◆ WHAT YOU HAVE TO DO: All entries must come back exactly as given, with no pictures in the copy.

◆ STORED DATA:

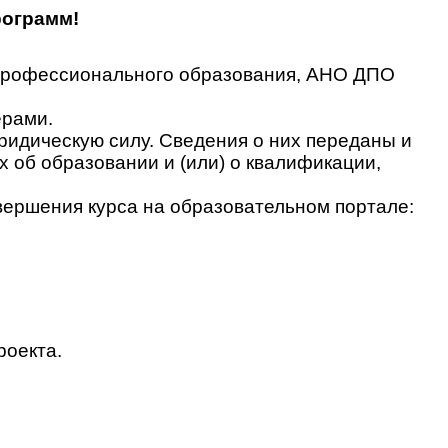
рограмм!
 профессионального образования, АНО ДПО
ерами.
идическую силу. Сведения о них переданы и
об образовании и (или) о квалификации,
вершения курса на образовательном портале:
роекта.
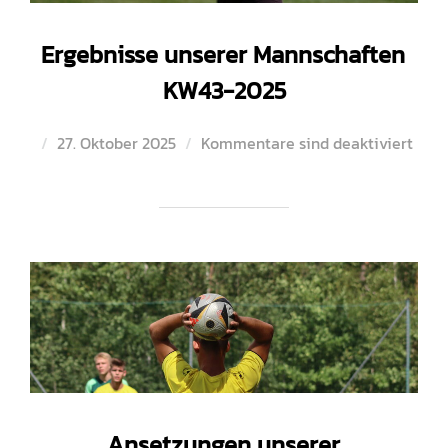
Ergebnisse unserer Mannschaften
KW43-2025
Veröffentlicht
27. Oktober 2025
Kommentare sind deaktiviert
am
Ansetzungen unserer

◆ RESULT OF THE EXERCISE:
рограмм!
 профессионального образования, АНО ДПО
ерами.
идическую силу. Сведения о них переданы и
об образовании и (или) о квалификации,
вершения курса на образовательном портале:
роекта.
Ergebnisse unserer Mannschaften
KW43-2025
Veröffentlicht
27. Oktober 2025
Kommentare sind deaktiviert
am
Ansetzungen unserer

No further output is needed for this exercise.